A light seemed to break before his blinded eyes. Victory! Victory! It was the light from heaven! He stared forward to welcome it. The brink of the precipice? What was that to such as he? He would spread his wings--for once--at last--thus! thus! and fly forward on full pinions to his expected triumph!
He raised both arms above his head, and spread them out as if for flight. His knees trembled fearfully. His fingers quivered. Then he launched himself on the air and fell. His eyes closed half-way. He lost consciousness. He fainted. Before he had reached the bottom he was wholly insensible.
Next day it was known before noon in London that a strange and inexplicable accident had befallen Mr. Michael Trevennack C.M.G., the well-known Admiralty official, on the moor near Ivybridge. Mr. Trevennack, it seemed, had started by the Cornish express for Falmouth, on official business; but the line being blocked between Ivybridge and Plymouth, he had changed his plans and set out to walk, as was conjectured, by a devious path across the moor to Tavistock. Deceased knew the neighborhood well, and was an enthusiastic admirer of its tors and uplands. But fog coming on, the unfortunate gentleman, it was believed, had lost his way, and tried to shelter himself for a time behind a tall peak of rock which he used frequently to visit during his summer holidays. There he was apparently attacked by a savage moorland ram--one of that wild breed of mountain sheep peculiar to Dartmoor, and famous for the strength and ferocity often displayed by the fathers of the flock. Mr. Trevennack was unarmed, and a terrible fight appeared to have taken place between these ill-matched antagonists on the summit of the rocks, full details of which, the Telegram said in its curt business-like way, were too ghastly for publication. After a long and exhausting struggle, however, the combatants must either have slipped on the wet surface and tumbled over the edge of the rocks together in a deadly grapple, or else, as seemed more probable from the positions in which the bodies were found, the unhappy gentleman had just succeeded in flinging his assailant over, and then, faint from loss of blood, had missed his footing and fallen beside his dead antagonist.
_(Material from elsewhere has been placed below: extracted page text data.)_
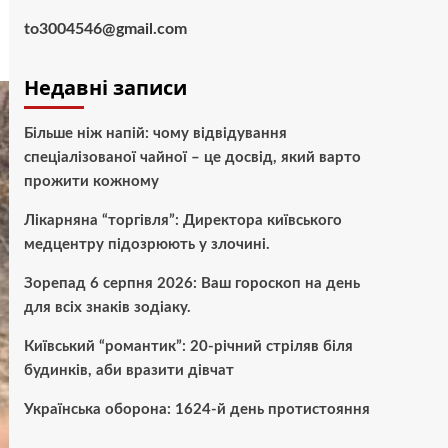
to3004546@gmail.com
Недавні записи
Більше ніж напій: чому відвідування
спеціалізованої чайної – це досвід, який варто
прожити кожному
Лікарняна “торгівля”: Директора київського
медцентру підозрюють у злочині.
Зорепад 6 серпня 2026: Ваш гороскоп на день
для всіх знаків зодіаку.
Київський “романтик”: 20-річний стріляв біля
будинків, аби вразити дівчат
Українська оборона: 1624-й день протистояння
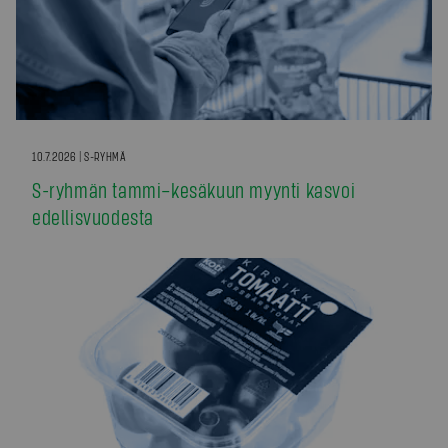
10.7.2026 | S-RYHMÄ
S-ryhmän tammi–kesäkuun myynti kasvoi
edellisvuodesta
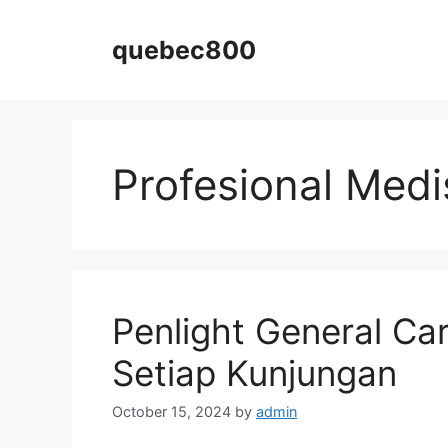
Skip
to
quebec800
content
Profesional Medi
Penlight General Ca
Setiap Kunjungan
October 15, 2024
by
admin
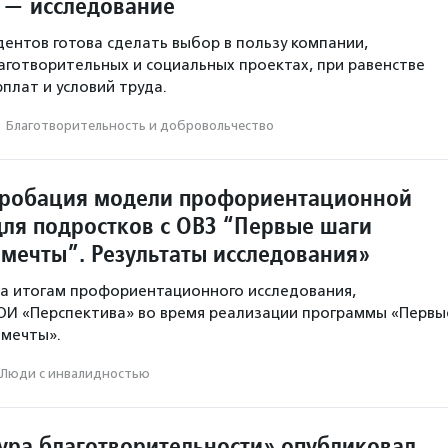
 — исследование
ентов готова сделать выбор в пользу компании,
аготворительных и социальных проектах, при равенстве
плат и условий труда.
·
Благотвори­тель­ность и доброволь­чест­во
пробация модели профориентационной
ля подростков с ОВЗ “Первые шаги
 мечты”. Результаты исследования»
а итогам профориентационного исследования,
ОИ «Перспектива» во время реализации программы «Первы
 мечты».
Люди с инвалидностью
ура благотворительности» опубликовал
At any rate, when the corpse was discovered life had been extinct for several hours; and it was the opinion of the medical authorities who conducted the post- mortem that death was due not so much to the injuries themselves as to asphyxiation in the act of falling.
* * *
The jury found it "Death from accidental circumstances." Cleer never knew more than that her father had met his end by walking over the edge of a cliff on Dartmoor.
* * *
But when the body came home for burial, Dr. Yate-Westbury looked in by Mrs. Trevennack's special request, and performed an informal and private examination of the brain and nervous system. At the close of the autopsy he came down to the drawing-room where the silver-haired lady sat pale and tearful, but courageous. "It is just as I thought," he said; "a clot of blood, due to external injury, has pressed for years above the left frontal region, causing hallucinations and irregularities of a functional character only. You needn't have the slightest fear of its proving hereditary. It's as purely accidental as a sprain or a wound. Your daughter, Mrs. Le Neve, couldn't possibly suffer for it."
And neither Cleer nor Le Neve nor anyone else ever shared that secret of Trevennack's delusions with his wife and the doctor.